Rencontre avec... Margrethe Vestager, commissaire européenne à la Concurrence

« Les fusions ne doivent pas réduire la concurrence en Europe »

le 09/06/2016 L'AGEFI Hebdo

Margrethe Vestager, commissaire européenne chargée de la Concurrence
(Crédit European Union.)

Quel est votre bilan en matière de contrôle des concentrations depuis votre prise de fonction en 2014 ?

Sur environ 300 notifications reçues chaque année par la Commission, nous en approuvons la grande majorité après un examen initial. Depuis le début de mon mandat, nous avons autorisé 485 fusions sans conditions et 26 sous conditions. Dans les autres cas, nous avions de sérieuses préoccupations non résolues en phase I et avons mené des examens approfondis. Les parties peuvent toujours nous convaincre que nos inquiétudes sont injustifiées (comme pour Fedex/TNT) ou y répondre par des solutions appropriées, ce qui est arrivé à 12 reprises. Cependant, nous ne pouvions pas approuver le projet de rachat de 02 par Hutchison selon les termes proposés, car cela aurait nui aux consommateurs britanniques et aux affaires. Enfin, dans trois cas, des entreprises ont abandonné l’opération avant notre décision finale.

Le blocage de certaines transactions n’empêche-t-il pas l’émergence de champions mondiaux ?
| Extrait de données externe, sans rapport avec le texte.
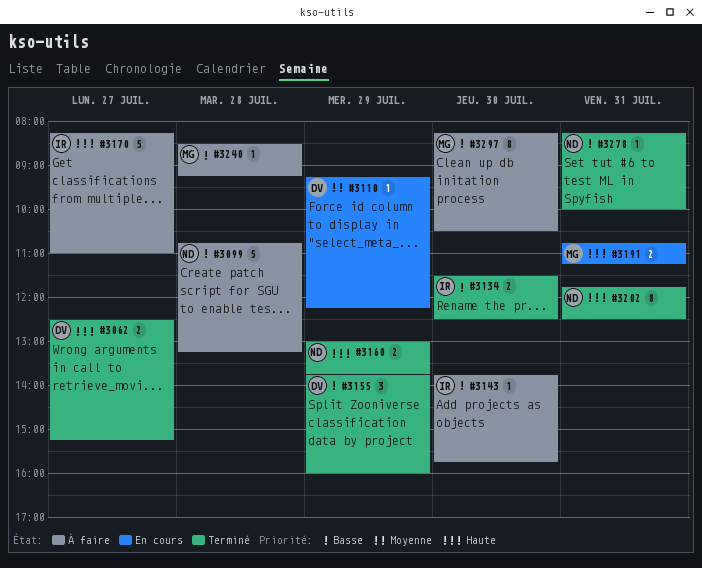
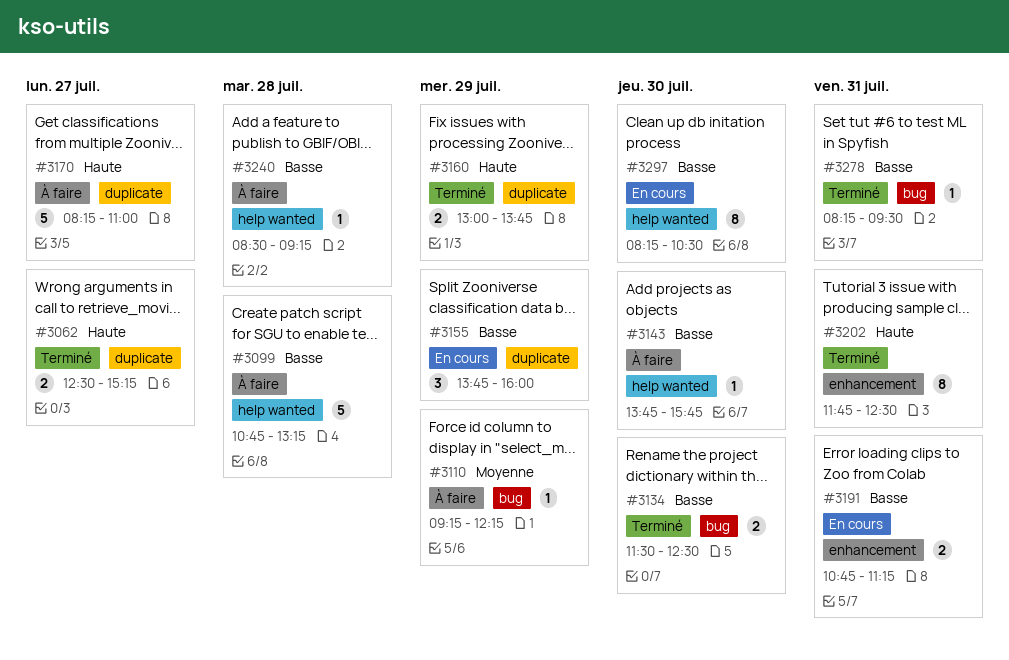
#3110, status: En cours -> À faire
#3155, status: Terminé -> En cours
#3191, priority: Haute -> Basse
#3278, ends: 10:00 -> 09:30
#3297, status: À faire -> En cours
Le rôle de la Commission est de s’assurer que les fusions dans l’Union européenne ne réduisent pas la concurrence. Une concurrence efficace assure des prix justes, davantage de choix et une meilleure qualité des produits et des services pour les consommateurs. Et la concurrence est un facteur essentiel de l’innovation. Selon moi, c’est seulement si les entreprises sont capables de prospérer en Europe en se livrant une concurrence farouche et en développant des produits innovants qu’elles pourront aussi le faire à l’échelle mondiale.

Le secteur des télécoms semble susciter davantage de méfiance de votre part ?

Nous avons empêché la fusion dans le mobile entre Hutchison et O2 au Royaume-Uni et étions sur le point d’interdire le rapprochement entre Telenor et TeliaSonera au Danemark avant que les parties abandonnent la transaction. Dans les deux cas, nos inquiétudes étaient fondées sur des faits spécifiques et les circonstances de la transaction. Parallèlement, les conditions étant adéquates, nous avons récemment autorisé des opérations dans les télécoms en Belgique et en Espagne. Il n’y a pas de politique spécifique aux télécoms, nous analysons chaque cas selon ses propres mérites. Aujourd’hui en Europe, les conditions varient significativement d’un marché national des télécoms à l’autre et les consommateurs ne peuvent souvent choisir que les opérateurs domestiques. Cela s’explique notamment par les régulations et les attributions de fréquences qui sont des sujets nationaux. La Commission veut changer cela en créant un marché digital unique. Mais tant que les choses restent ainsi, nous devons prendre en compte les spécificités de chaque pays dans notre analyse. Il n’y a pas d’approche unique.